### LISTED ENTRIES

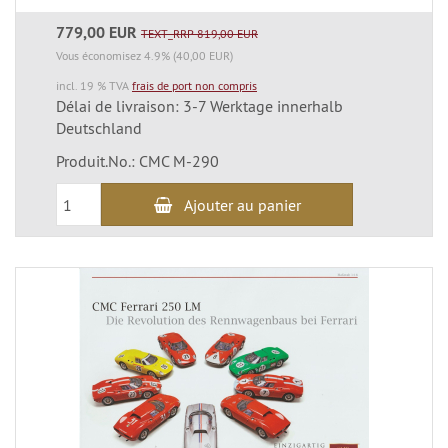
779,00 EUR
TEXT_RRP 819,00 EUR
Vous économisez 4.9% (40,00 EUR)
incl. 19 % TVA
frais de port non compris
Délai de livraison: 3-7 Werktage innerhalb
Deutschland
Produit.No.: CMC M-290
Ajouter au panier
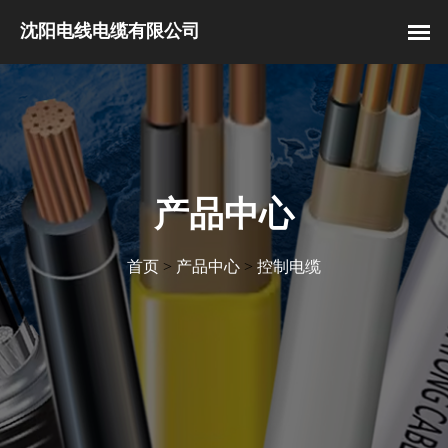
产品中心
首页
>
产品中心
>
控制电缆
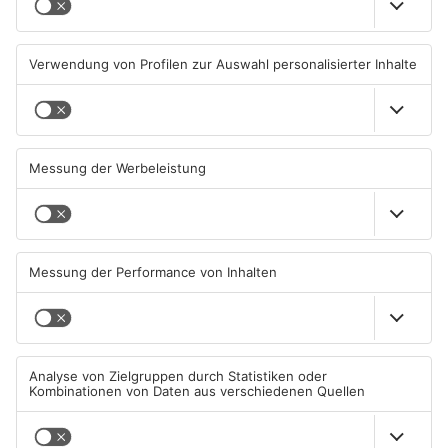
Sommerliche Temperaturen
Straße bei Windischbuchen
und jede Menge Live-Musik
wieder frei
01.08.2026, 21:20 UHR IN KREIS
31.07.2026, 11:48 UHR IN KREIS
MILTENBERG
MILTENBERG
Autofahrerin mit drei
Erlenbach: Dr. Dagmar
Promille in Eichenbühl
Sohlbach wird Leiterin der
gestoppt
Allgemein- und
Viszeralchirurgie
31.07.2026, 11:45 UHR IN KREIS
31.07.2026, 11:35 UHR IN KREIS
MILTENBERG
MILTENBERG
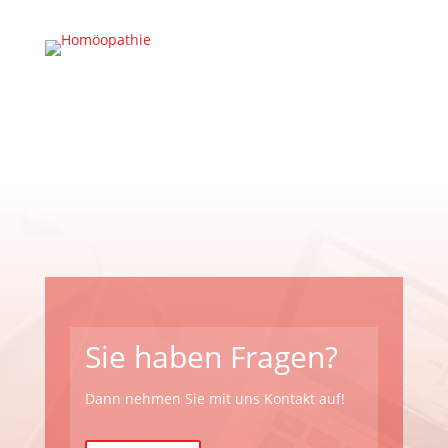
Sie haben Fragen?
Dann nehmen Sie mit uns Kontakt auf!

######
### LISTED ENTRIES

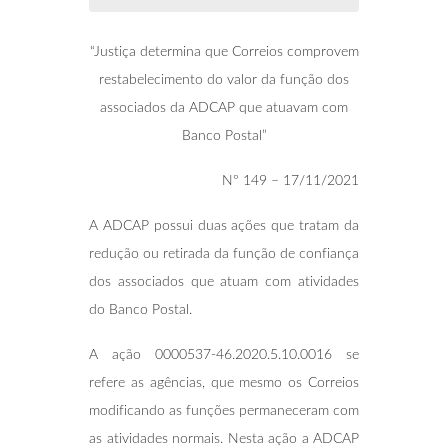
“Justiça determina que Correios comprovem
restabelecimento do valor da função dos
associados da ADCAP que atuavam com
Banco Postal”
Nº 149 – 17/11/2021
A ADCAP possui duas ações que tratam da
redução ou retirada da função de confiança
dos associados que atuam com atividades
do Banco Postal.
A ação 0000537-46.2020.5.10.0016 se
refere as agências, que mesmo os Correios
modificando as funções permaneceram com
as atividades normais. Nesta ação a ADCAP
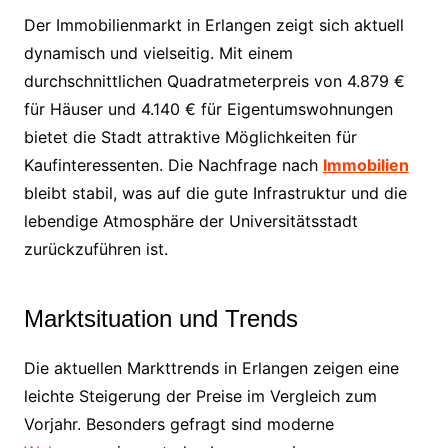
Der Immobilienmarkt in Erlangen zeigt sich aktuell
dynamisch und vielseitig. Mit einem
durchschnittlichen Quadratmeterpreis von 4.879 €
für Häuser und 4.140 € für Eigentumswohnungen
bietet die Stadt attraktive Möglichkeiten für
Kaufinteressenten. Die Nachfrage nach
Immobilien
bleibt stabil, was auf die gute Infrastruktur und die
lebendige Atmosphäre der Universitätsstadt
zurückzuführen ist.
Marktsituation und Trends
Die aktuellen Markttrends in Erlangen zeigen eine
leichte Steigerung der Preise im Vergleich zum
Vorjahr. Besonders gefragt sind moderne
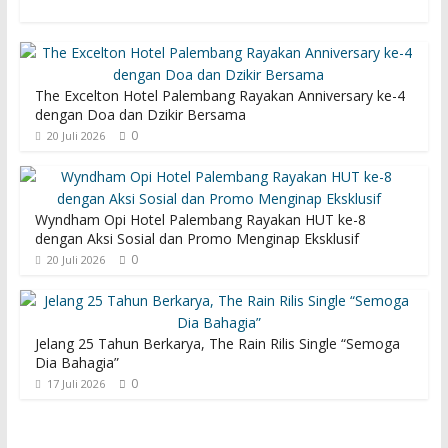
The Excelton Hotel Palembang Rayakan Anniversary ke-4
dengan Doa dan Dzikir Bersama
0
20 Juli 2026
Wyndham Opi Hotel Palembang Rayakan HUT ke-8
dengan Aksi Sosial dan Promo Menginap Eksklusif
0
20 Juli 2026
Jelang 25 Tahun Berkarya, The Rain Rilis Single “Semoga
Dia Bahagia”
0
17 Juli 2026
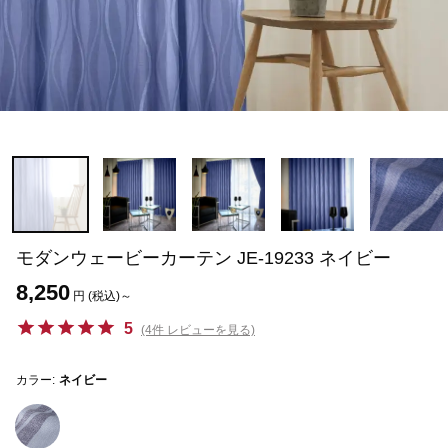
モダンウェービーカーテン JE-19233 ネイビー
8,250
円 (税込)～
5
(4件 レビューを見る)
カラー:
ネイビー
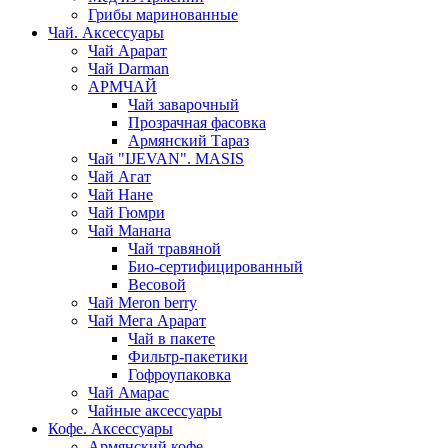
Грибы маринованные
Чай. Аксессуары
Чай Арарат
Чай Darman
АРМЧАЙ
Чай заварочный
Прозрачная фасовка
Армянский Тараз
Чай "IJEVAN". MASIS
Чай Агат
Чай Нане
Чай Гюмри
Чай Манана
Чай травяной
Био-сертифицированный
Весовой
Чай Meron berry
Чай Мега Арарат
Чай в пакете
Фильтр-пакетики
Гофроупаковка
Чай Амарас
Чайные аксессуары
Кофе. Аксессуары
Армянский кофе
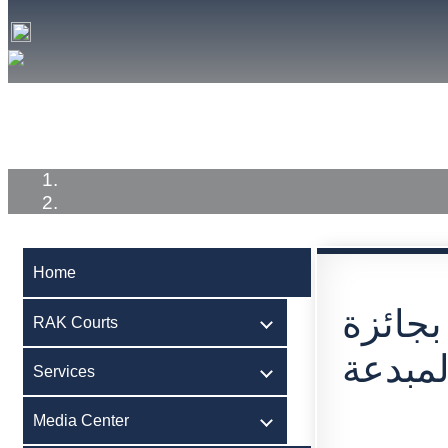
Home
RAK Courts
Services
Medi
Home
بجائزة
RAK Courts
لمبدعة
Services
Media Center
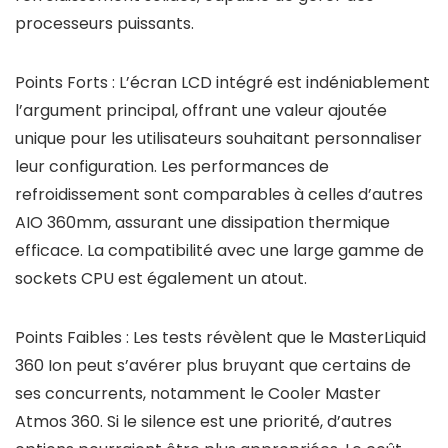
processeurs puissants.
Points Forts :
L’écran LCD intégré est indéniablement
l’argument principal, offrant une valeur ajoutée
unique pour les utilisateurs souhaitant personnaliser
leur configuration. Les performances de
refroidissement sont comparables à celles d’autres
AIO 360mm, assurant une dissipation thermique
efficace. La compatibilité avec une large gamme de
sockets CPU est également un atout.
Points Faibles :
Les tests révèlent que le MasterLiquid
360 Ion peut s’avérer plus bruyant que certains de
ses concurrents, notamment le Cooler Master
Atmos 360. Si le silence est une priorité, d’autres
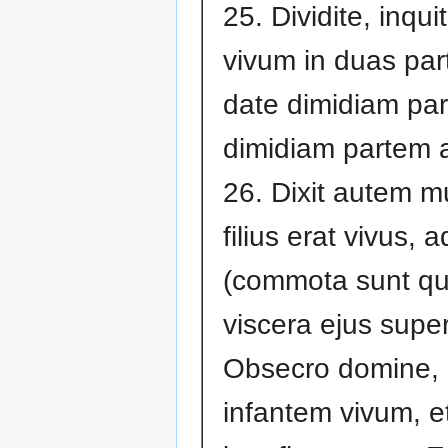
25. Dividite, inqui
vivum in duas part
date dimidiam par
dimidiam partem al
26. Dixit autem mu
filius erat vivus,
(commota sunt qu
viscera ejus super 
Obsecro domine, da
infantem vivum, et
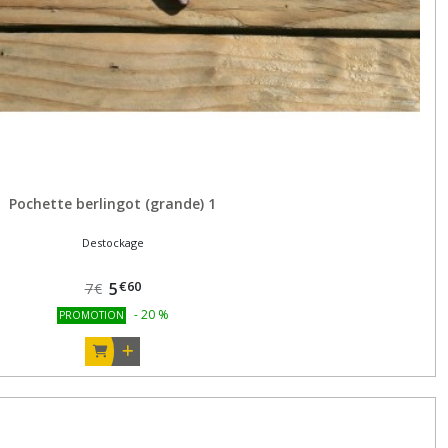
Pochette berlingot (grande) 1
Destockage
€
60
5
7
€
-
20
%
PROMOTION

######

• **WORK TO BE COMPLETED**
Copy out word for word the lines of the material starting at the line containing "モダンウェービーカーテン JE-19233 ネイビー" and ending at the line containing "Армянский кофе", with both included. Leave the pictures out of your answer.

• **ANSWER AREA**
モダンウェービーカーテン JE-19233 ネイビー
8,250
円 (税込)～
5
(4件 レビューを見る)
カラー:
ネイビー
Грибы маринованные
Чай. Аксессуары
Чай Арарат
Чай Darman
АРМЧАЙ
Чай заварочный
Прозрачная фасовка
Армянский Тараз
Чай "IJEVAN". MASIS
Чай Агат
Чай Нане
Чай Гюмри
Чай Манана
Чай травяной
Био-сертифицированный
Весовой
Чай Meron berry
Чай Мега Арарат
Чай в пакете
Фильтр-пакетики
Гофроупаковка
Чай Амарас
Чайные аксессуары
Кофе. Аксессуары
Армянский кофе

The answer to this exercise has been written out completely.